[ABOUT THIS TASK] Every line below that contains "Frequency" is to be copied.

[Dataset records]
<<<<
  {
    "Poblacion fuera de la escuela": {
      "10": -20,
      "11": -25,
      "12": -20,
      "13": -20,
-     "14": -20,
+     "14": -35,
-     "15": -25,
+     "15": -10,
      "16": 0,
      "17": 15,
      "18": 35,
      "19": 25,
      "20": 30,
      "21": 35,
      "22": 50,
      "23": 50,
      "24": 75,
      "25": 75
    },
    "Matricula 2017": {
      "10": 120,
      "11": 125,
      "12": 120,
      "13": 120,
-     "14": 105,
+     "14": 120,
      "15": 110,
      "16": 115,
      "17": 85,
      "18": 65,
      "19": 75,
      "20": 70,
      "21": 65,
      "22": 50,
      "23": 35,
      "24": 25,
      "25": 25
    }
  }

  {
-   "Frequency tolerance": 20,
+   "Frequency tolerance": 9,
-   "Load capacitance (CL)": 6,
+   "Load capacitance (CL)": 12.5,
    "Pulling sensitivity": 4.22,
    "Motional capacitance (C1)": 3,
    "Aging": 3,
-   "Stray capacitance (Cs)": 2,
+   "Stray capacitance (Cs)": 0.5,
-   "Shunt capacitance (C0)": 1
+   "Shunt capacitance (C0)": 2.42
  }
>>>>
<<<<
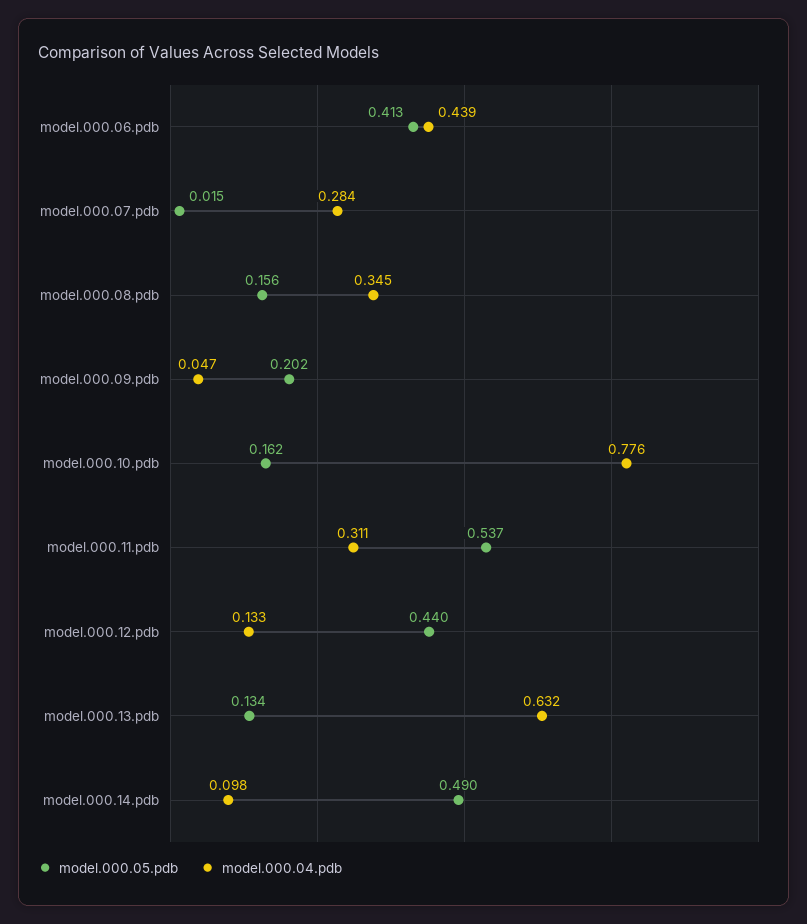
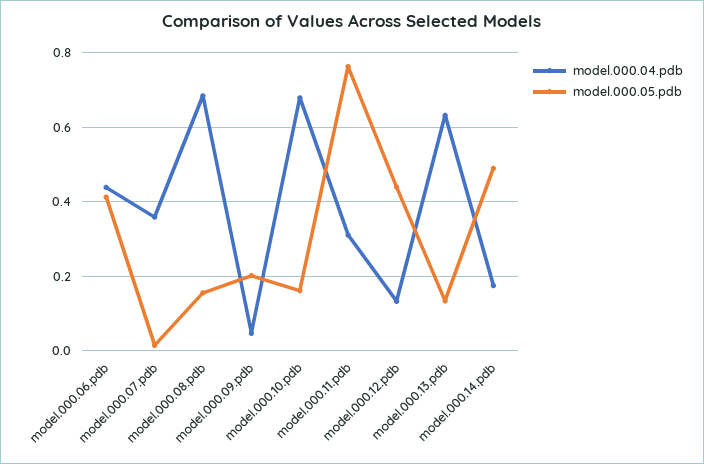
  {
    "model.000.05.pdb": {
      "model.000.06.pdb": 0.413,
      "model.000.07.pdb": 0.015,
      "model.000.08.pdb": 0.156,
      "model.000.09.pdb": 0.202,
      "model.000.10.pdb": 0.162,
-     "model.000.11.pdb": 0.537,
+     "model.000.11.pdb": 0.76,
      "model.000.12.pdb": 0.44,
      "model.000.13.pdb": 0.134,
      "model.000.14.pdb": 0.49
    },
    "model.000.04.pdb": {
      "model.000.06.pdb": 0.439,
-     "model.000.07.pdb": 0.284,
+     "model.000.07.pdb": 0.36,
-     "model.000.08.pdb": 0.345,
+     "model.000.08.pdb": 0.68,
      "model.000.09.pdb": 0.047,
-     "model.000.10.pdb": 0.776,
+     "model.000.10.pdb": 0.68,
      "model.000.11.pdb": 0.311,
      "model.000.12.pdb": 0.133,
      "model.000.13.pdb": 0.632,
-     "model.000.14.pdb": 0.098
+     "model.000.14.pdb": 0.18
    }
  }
>>>>
[COMPLETED EXERCISE]
-   "Frequency tolerance": 20,
+   "Frequency tolerance": 9,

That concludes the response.